Monopolisation by corporate bodies will lead to a narrowing of competition, an increase in fees and a reduction in credit terms to the public. Twenty-four service throughout the country will be compromised. Inefficient, out-of-hours cover in rural areas and significant increases in fees for the provision of services will have a direct impact on animal welfare. The experience of the UK corporate model suggests the discontinuation of large animal veterinary services on a 24-hour basis. Cherry-picking of profitable services and clients, with a significant emphasis on urban areas with a large number of small animal practices where they have the ability to increase the profit margin significantly, and discontinuation of voluntary work in agricultural shows, point-to-points and the care of injured wildlife will all be consequences of corporate ownership of practices. There will also be the discontinuation of participation on a voluntary basis on State bodies and committees.

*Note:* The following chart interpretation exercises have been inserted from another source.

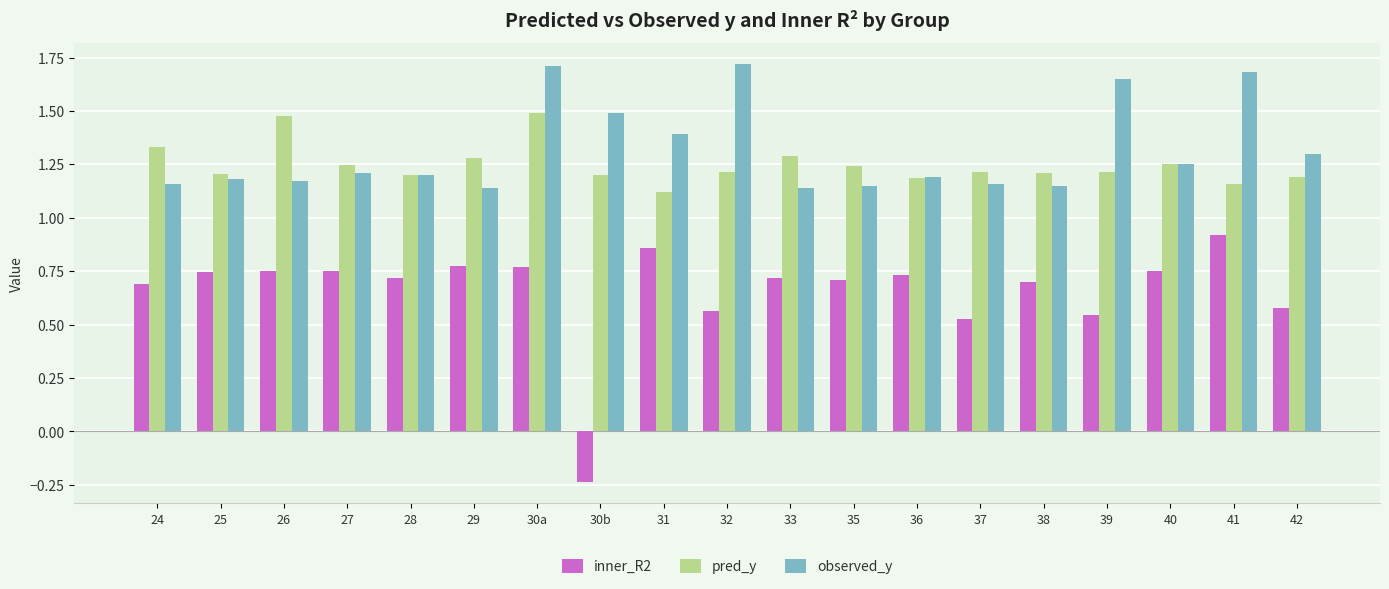

What is the difference between the highest and lowest values at 30b?

1.7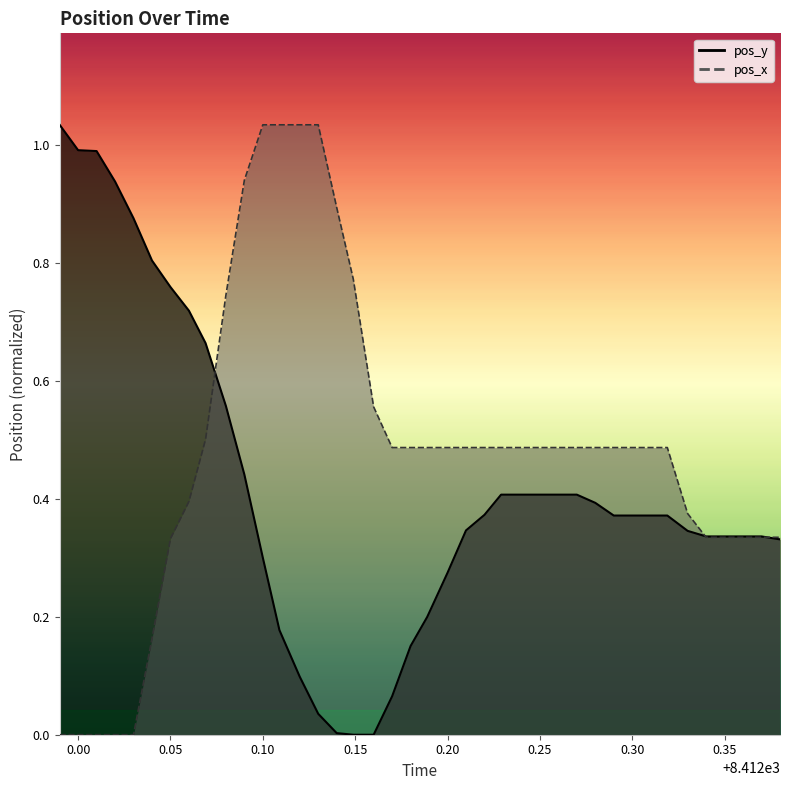

How many intersections are there between pos_x and pos_y?

3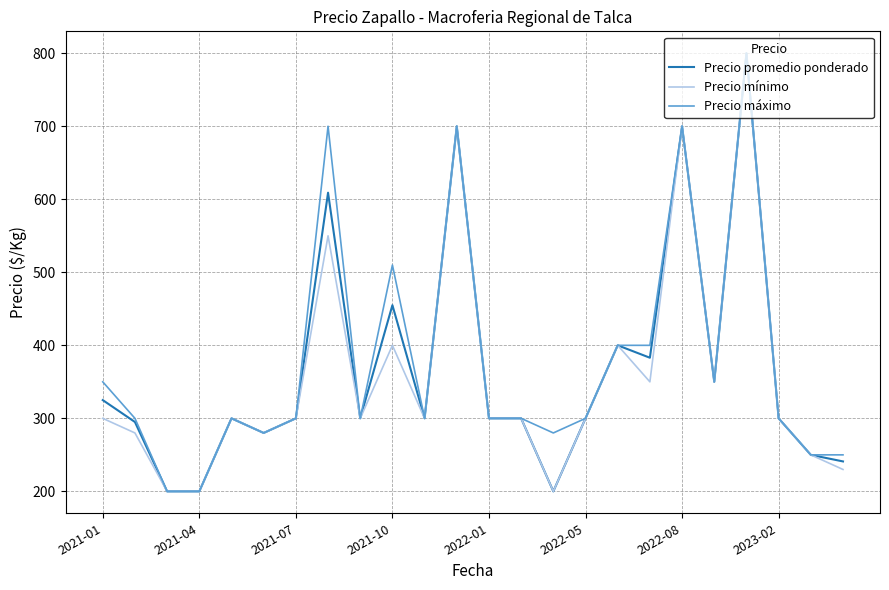

What is the maximum value shown in the chart?

800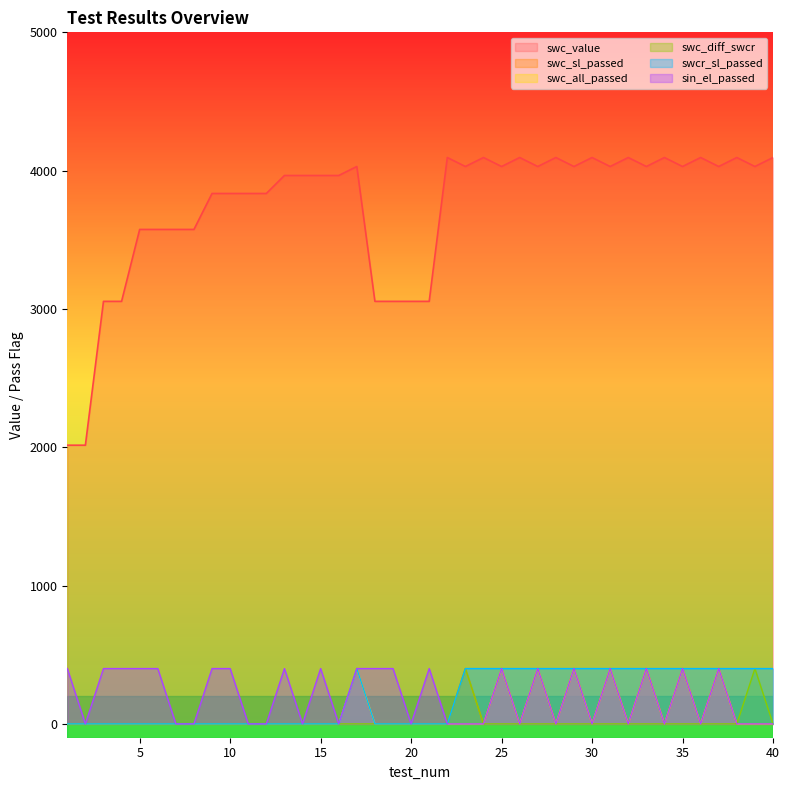

At how many categories does at least one series exceed 3792?

28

Veterinary practitioners employed by corporate bodies will be constrained to use only drugs and services of virtually integrated corporate groups that own pharmaceutical companies, laboratories, referral hospitals and crematoria, which will compromise their professional discretion. They will be required to work to protocols established by corporate bodies to maximise returns. Investigation and treatment regimes will be dictated by management to maximise profits. This will compromise ethical standards. Corporate entities will be driven by the need to return profits to their investors. It will lead to a deprofessionalisation of the profession.

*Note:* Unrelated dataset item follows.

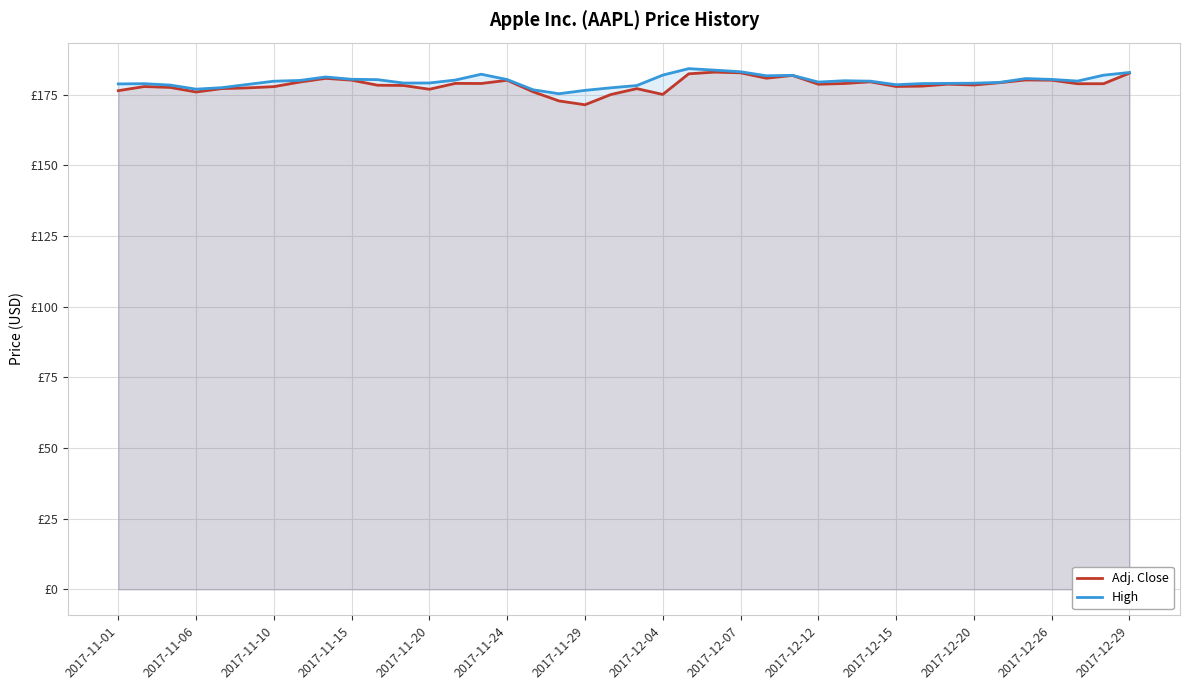

Does the chart have visible grid lines?

Yes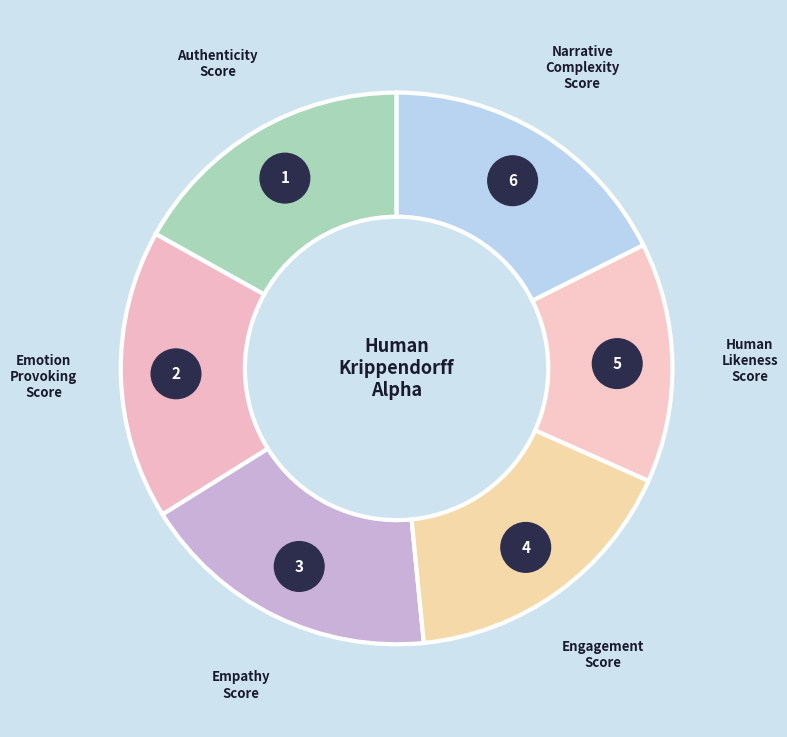

Which slice is the largest?

empathy_score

There’s more to this story, of course, the encroachment of private equity into veterinary care is just one aspect of what is often called “the financialization of everything.” PE firms are targeting dental practices and home care and housing and more, as illustrated by this headline from the most recent issue of Mother Jones: “Everything Everywhere All at Once: How Private Equity Rules Your World.

It will take more than awareness to slow PE’s roll, but awareness is where it starts, and I have to say thank you to Nicole Sullivan for raising mine.